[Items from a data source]
*** Begin section ***

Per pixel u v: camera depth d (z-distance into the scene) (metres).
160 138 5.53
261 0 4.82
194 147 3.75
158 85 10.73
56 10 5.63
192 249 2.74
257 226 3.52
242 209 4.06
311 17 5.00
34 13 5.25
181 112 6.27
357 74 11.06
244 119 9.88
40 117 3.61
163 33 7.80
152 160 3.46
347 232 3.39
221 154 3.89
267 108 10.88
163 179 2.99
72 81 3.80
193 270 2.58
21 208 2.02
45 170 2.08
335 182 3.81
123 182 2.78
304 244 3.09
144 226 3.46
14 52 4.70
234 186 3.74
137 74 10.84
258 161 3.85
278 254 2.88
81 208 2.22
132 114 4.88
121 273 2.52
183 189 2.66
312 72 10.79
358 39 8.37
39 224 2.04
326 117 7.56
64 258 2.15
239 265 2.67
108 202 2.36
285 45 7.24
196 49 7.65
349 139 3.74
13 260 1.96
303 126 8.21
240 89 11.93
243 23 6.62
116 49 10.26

*** End section ***
*** Begin section ***

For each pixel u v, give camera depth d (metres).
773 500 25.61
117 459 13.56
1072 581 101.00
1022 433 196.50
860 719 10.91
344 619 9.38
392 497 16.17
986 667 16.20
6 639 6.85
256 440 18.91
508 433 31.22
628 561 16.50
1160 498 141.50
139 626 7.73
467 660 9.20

*** End section ***
*** Begin section ***

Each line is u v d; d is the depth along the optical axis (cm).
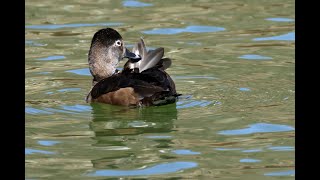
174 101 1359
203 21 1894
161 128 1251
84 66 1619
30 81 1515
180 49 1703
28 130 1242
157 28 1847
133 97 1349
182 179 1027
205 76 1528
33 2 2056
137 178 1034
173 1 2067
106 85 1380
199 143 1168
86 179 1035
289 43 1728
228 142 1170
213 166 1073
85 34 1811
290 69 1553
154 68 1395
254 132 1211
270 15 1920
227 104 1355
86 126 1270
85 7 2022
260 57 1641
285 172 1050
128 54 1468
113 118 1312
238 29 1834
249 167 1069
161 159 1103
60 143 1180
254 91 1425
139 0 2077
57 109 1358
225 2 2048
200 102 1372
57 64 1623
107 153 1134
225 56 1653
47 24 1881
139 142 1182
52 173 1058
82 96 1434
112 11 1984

*** End section ***

About this task: Set down, exactly as they appear above, all lines from the one that has "113 118 1312" down to the one that has "112 11 1984", including those two and no others.

Solution below:
113 118 1312
238 29 1834
249 167 1069
161 159 1103
60 143 1180
254 91 1425
139 0 2077
57 109 1358
225 2 2048
200 102 1372
57 64 1623
107 153 1134
225 56 1653
47 24 1881
139 142 1182
52 173 1058
82 96 1434
112 11 1984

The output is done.